— Required work —
Gather, from the listing beneath this task, every line holding the string "ankle".

— Exercise data —
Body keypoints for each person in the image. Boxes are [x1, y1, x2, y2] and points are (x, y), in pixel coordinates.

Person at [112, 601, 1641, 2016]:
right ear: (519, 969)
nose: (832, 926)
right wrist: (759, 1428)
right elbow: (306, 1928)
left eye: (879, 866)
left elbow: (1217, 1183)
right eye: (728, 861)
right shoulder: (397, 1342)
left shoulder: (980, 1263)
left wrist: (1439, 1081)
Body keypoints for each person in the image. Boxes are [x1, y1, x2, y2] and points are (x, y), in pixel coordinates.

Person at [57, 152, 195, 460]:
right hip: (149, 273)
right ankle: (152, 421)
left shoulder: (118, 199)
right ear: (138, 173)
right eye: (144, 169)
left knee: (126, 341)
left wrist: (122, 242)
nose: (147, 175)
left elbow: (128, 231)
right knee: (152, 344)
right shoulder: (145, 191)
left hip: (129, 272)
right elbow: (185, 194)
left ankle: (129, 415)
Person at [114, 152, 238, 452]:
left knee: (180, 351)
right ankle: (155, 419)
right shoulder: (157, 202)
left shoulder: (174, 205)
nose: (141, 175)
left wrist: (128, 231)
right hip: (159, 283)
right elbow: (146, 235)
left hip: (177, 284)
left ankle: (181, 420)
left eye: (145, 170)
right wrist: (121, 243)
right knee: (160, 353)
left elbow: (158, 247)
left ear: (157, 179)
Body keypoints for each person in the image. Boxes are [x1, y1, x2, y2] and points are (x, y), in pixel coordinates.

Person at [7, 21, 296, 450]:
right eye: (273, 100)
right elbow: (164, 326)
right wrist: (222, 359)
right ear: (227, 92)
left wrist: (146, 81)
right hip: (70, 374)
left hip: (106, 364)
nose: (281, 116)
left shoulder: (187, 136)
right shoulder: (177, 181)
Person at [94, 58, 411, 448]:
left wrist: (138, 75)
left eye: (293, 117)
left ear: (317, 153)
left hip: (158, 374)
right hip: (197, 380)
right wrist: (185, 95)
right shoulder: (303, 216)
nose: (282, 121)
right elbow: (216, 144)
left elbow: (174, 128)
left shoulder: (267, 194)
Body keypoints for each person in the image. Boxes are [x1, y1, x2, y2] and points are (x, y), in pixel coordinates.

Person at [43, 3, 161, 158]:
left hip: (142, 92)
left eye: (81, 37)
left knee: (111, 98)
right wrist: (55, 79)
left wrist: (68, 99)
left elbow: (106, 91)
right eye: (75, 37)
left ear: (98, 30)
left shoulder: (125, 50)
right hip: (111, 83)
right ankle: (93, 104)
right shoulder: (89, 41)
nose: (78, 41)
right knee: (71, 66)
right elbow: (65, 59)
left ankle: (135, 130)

— Answer area —
right ankle: (152, 421)
left ankle: (129, 415)
right ankle: (155, 419)
left ankle: (181, 420)
right ankle: (93, 104)
left ankle: (135, 130)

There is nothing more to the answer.